Merkel adviser says no alternative to increase in Irish corporate tax rate

Tue, Nov 23, 2010, 00:00

GERMANY:IRELAND HAS no alternative but to increase its corporate tax rate, according to German economist Peter Bofinger, one of Chancellor Angela Merkel’s economic “wise men” advisers.

As Berlin digested Dublin’s rescue application yesterday, German officials made it clear that Ireland’s 12.5 per cent tax rate is still very much up for discussion.

Minister for Finance Brian Lenihan told RTÉ Radio that, as far as Ireland was concerned, the issue was “off the table”.

“You can’t ask for solidarity on the one hand and on the other side not behave fairly on the [corporate] tax issue,” said Prof Bofinger, suggesting that Ireland was offering “four-star hotel rooms for a two-star rate”.

“It’s understandable from a position of national interest, but it’s not fair behaviour. States need more income and now would be a good opportunity to raise taxes.”

Prof Bofinger, an economist and professor at the University of Würzburg, suggested that Ireland might be convinced to raise the tax rate in exchange for a preferential interest rate on loans from EU partners.

Views like that chime with the mood in the corridors of power. Though Berlin officials are more discreet in their choice of words, they see the corporate tax issue as an intrinsic part of a wider discussion looming.

“Whether the [tax] issue becomes a concrete condition remains to be seen,” said one senior official, who spoke on condition of anonymity. “It’s all about improving national income and there are many ways of doing that. The loans will be subject to very tough conditions.”

Dr Merkel’s junior partner, the Free Democrats (FDP), welcomed the Irish decision to take advantage of the European rescue fund.

“It was clearly the right decision to prepare so that we wouldn’t be caught unprepared, as we were in the case of Greece,” said FDP leader Guido Westerwelle. “Now the task is that Ireland fulfils various criteria [for a rescue].”

The pro-business FDP has made no call for Ireland to increase its corporate tax rate.

Germany has a federal corporate tax of 15 per cent; German local authorities fund themselves largely through a separate commercial tax, which varies from region to region, bringing the total tax bill for German businesses well over 20 per cent.

Germany’s opposition parties agree that Ireland must be supported, but some have asked why, with the 2008 bank guarantee, the Government made a promise it could not keep.

The opposition Green Party sees Ireland’s corporate tax rate as “unsustainable for Europe” because it allows businesses to shift their taxable profits out of the countries which finance the infrastructure that makes it possible for them to do business.
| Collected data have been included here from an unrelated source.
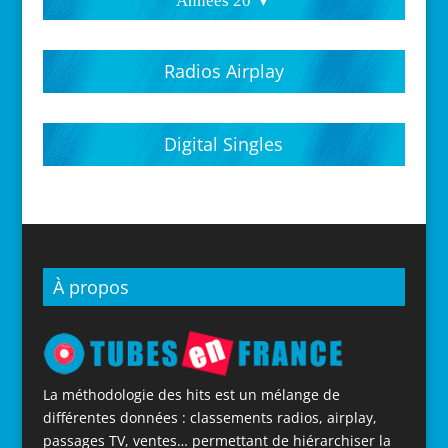
Années 20 ▼
Hits parades 2020
Hits parades 2021
Hits parades 2022
Hits parades 2023
Hits parades 2024
Hits parades 2025
Hits parades 2026
Radios Airplay
Digital Singles
À propos
La méthodologie des hits est un mélange de
différentes données : classements radios, airplay,
passages TV, ventes… permettant de hiérarchiser la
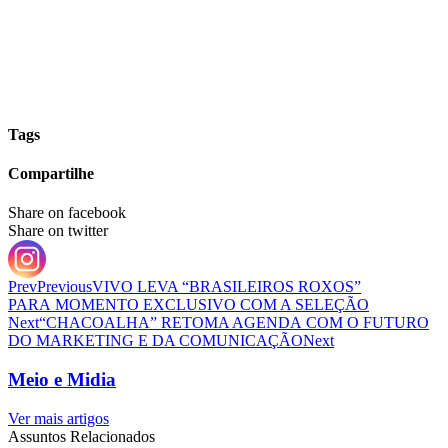
Tags
Compartilhe
Share on facebook
Share on twitter
Prev
Previous
VIVO LEVA “BRASILEIROS ROXOS”
PARA MOMENTO EXCLUSIVO COM A SELEÇÃO
Next
“CHACOALHA” RETOMA AGENDA COM O FUTURO
DO MARKETING E DA COMUNICAÇÃO
Next
Meio e Midia
Ver mais artigos
Assuntos Relacionados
“All we can ask is that Greece and Ireland act differently in the future,” said Dr Gerhard Schick, Green Party finance spokesman.

“Our problem is that we tried to solve this nationally without seeing the danger of our banks individually for Europe as a whole. I expect now from Ireland active support for a European corporate tax and centralised financial regulator.”

The opposition Left Party criticised Dr Merkel for prescribing “austerity measures for taxpayers and giving care packages to bankers”.

Leading German economists are in no doubt that the corporate tax issue will be at the crux of the upcoming rescue fund negotiations.

“Otherwise, they cannot explain why they are subsidising low Irish taxes with German and French tax money,” said Prof Wim Kösters, economist at the University of Bochum.

“For that reason it’s important the Irish build up trust by getting the bank crisis under control and by building up trust in a new, transparent and tough financial regulator.”